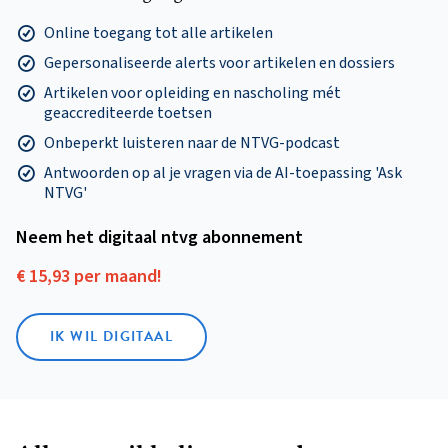
Online toegang tot alle artikelen
Gepersonaliseerde alerts voor artikelen en dossiers
Artikelen voor opleiding en nascholing mét
geaccrediteerde toetsen
Onbeperkt luisteren naar de NTVG-podcast
Antwoorden op al je vragen via de AI-toepassing 'Ask
NTVG'
Neem het digitaal ntvg abonnement
€ 15,93 per maand!
IK WIL DIGITAAL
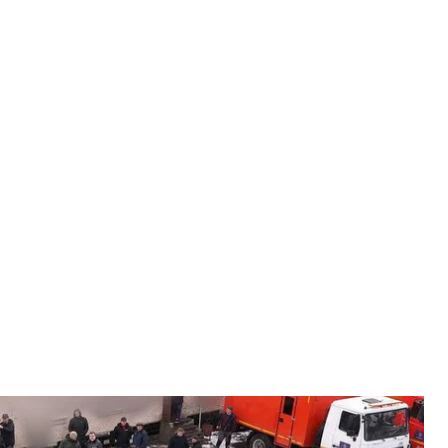
установленная в Ирпене
ергетики и ЖКУ / Facebook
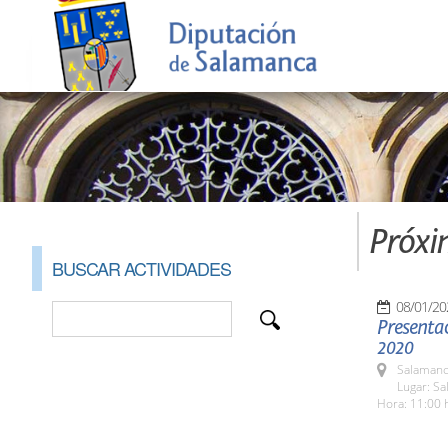
Próxi
BUSCAR ACTIVIDADES
08/01/20
Presentac
2020
Salamanc
Lugar: Sa
Hora: 11:00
* * * * * * *
The answer must be every line from the records above that contains the word "voor", copied in full.

Gepersonaliseerde alerts voor artikelen en dossiers
Artikelen voor opleiding en nascholing mét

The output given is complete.